The approach fights the obvious bottleneck (CPU-GPU bandwidth) with two techniques. A pipelined double-buffered execution engine overlaps parameter prefetching, computation, and gradient offloading across multiple CUDA streams to keep the GPU fed. MegaTrain also ditches persistent autograd graphs in favor of stateless layer templates that bind weights as they arrive, cutting metadata overhead and giving the scheduler flexibility.
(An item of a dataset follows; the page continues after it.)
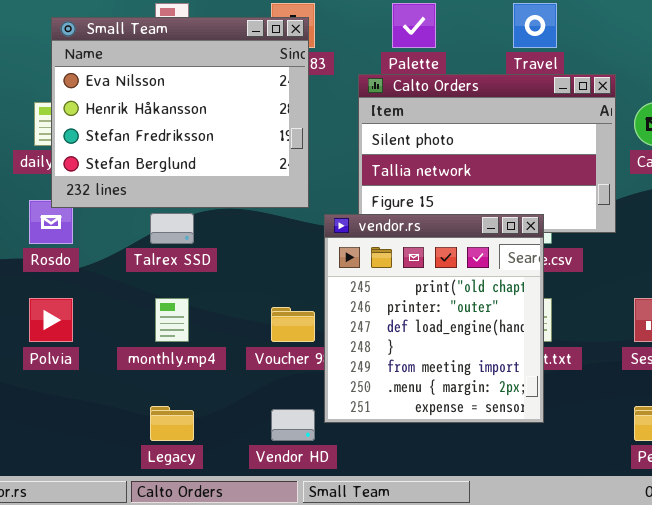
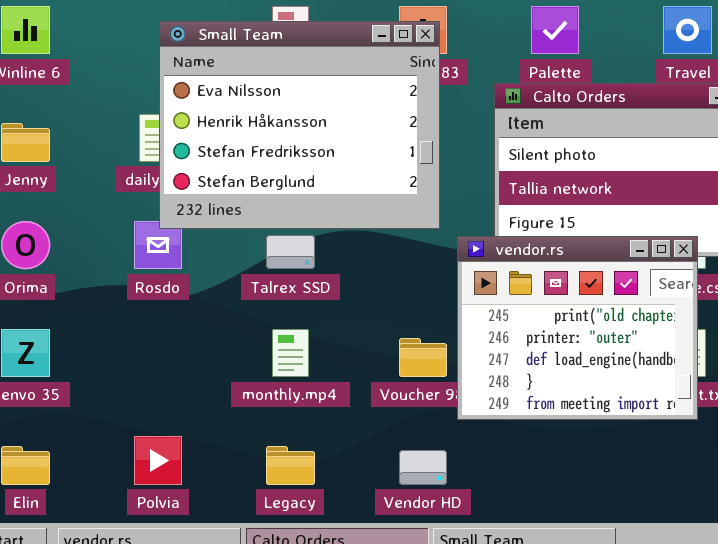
vendor.rs: [324,214,544,423] -> [457,236,698,420], resized
Polvia: [29,298,73,342] -> [134,436,182,485], moved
The benchmarks are concrete. When training a 14-billion parameter model, MegaTrain hit 1.84 times the throughput of DeepSpeed ZeRO-3 with CPU offloading. On a NVIDIA GH200, it trained a 7-billion parameter model with 512,000 token context lengths, the kind of sequence length that normally demands distributed infrastructure. But the team doesn't compare against a proper multi-GPU setup, so we don't know the real speed penalty. The 1.84x figure is versus another single-GPU offloading approach, not a cluster. And it's unclear whether that advantage holds at the 120B parameter scale.
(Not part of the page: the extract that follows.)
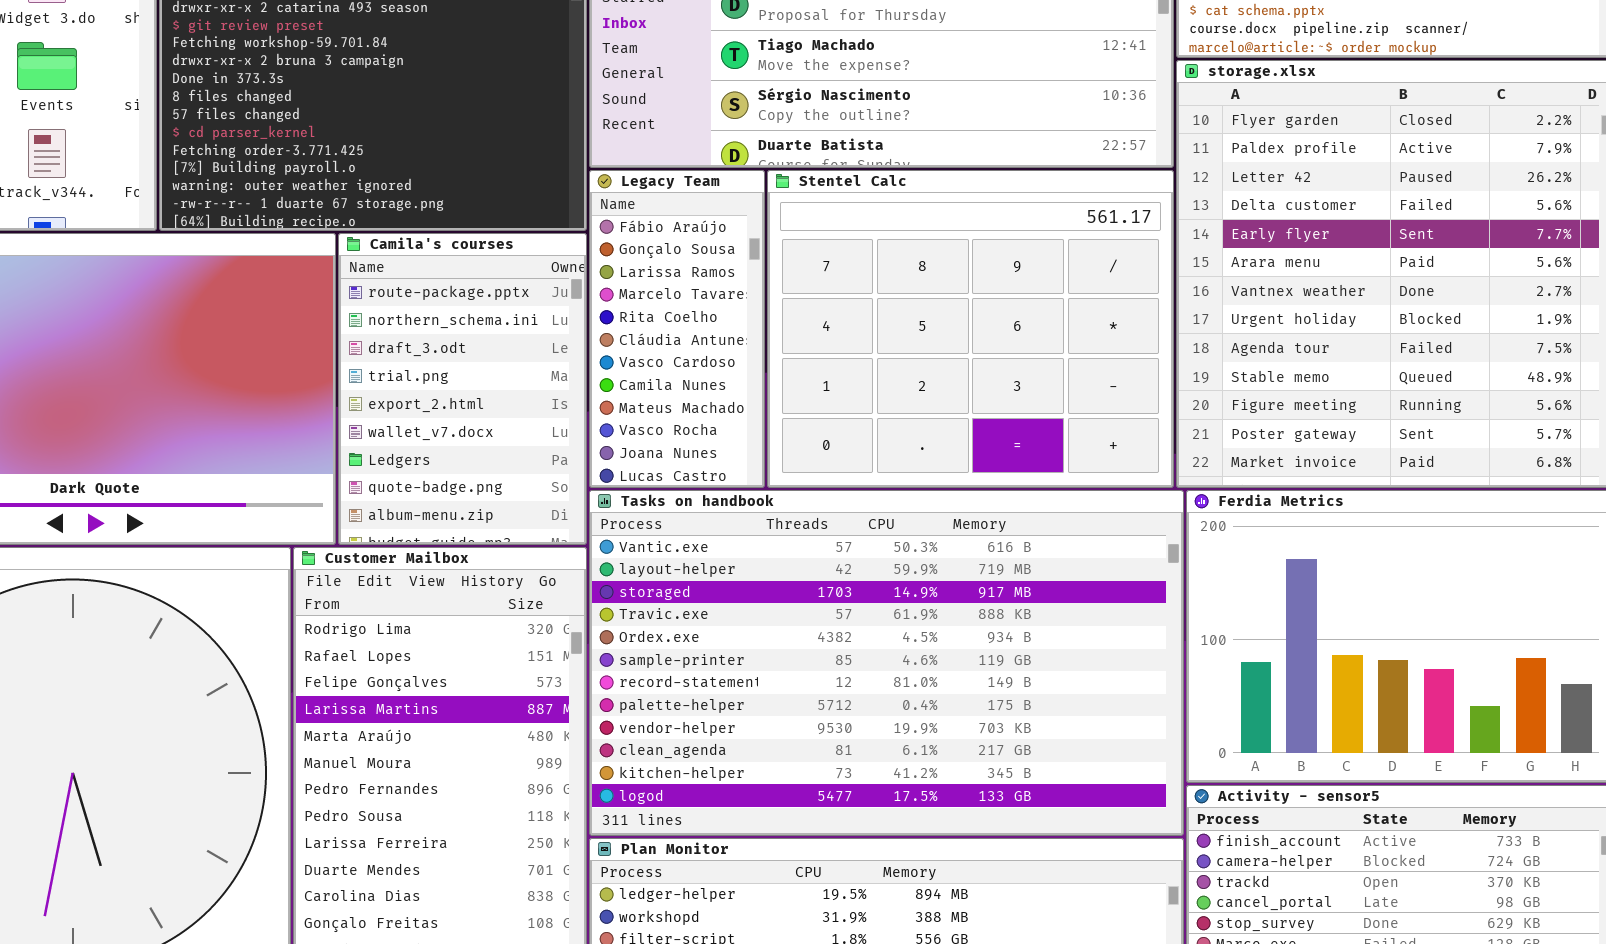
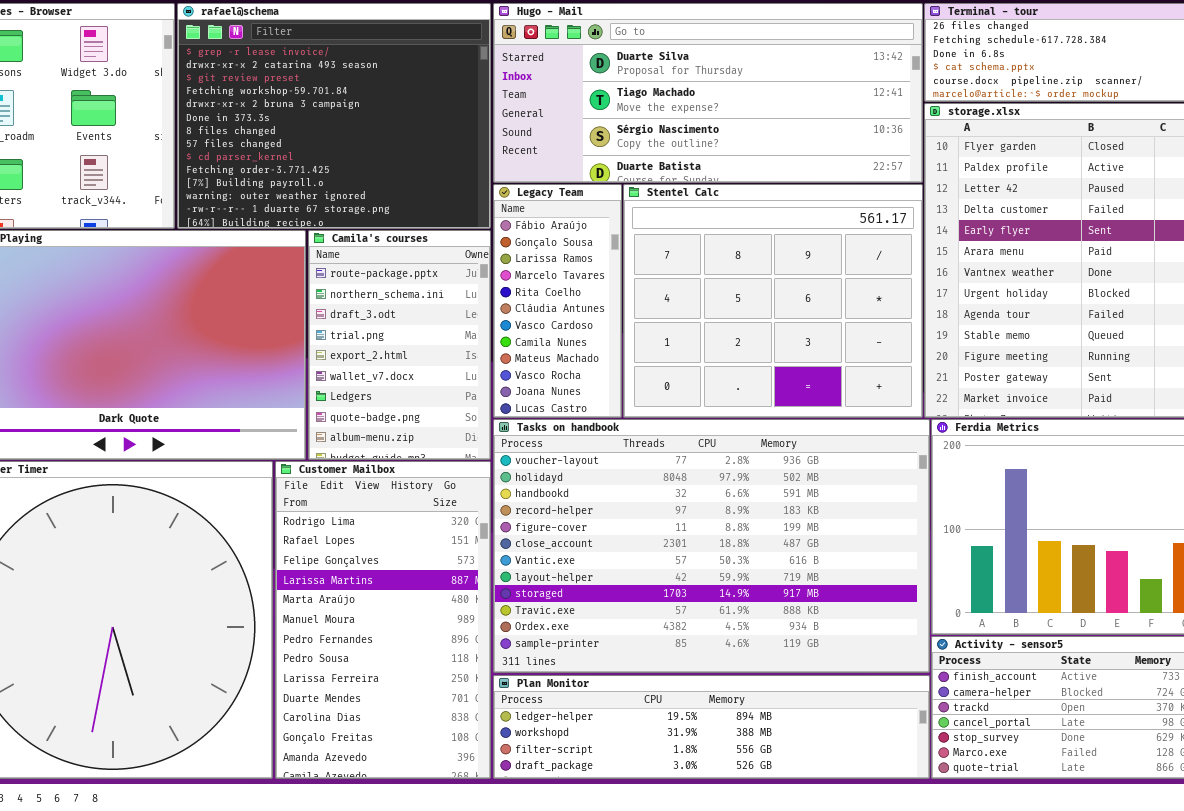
Tasks on handbook: [589,490,1184,836] -> [493,419,930,673], scrolled up 6 rows

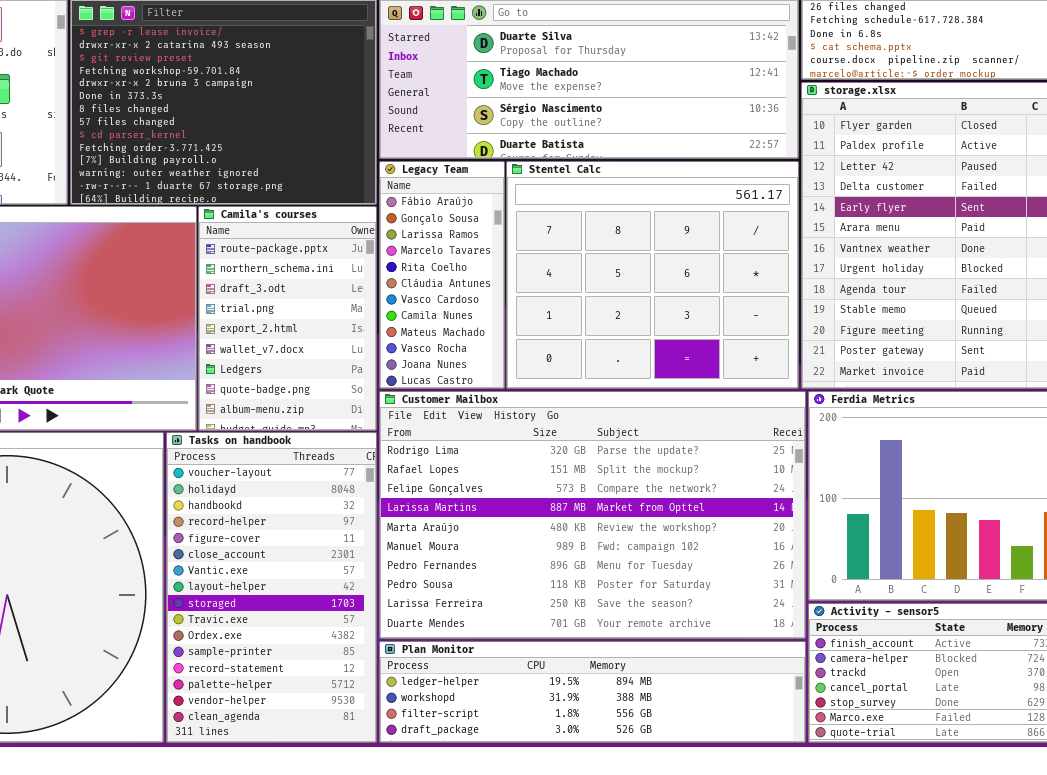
Tasks on handbook: [493,419,930,673] -> [166,432,377,743], moved, resized
Customer Mailbox: [275,461,491,779] -> [379,391,806,639], moved, resized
Hacker News commenters noted similarities to PyTorch's existing CPUOffloadPolicy in its FullyShardedDataParallel module, suggesting pieces of this approach could land in stock PyTorch. If that happens, the barrier shifts from GPU cost to system RAM capacity. For teams fine-tuning large models on constrained hardware, that changes what's actually buildable.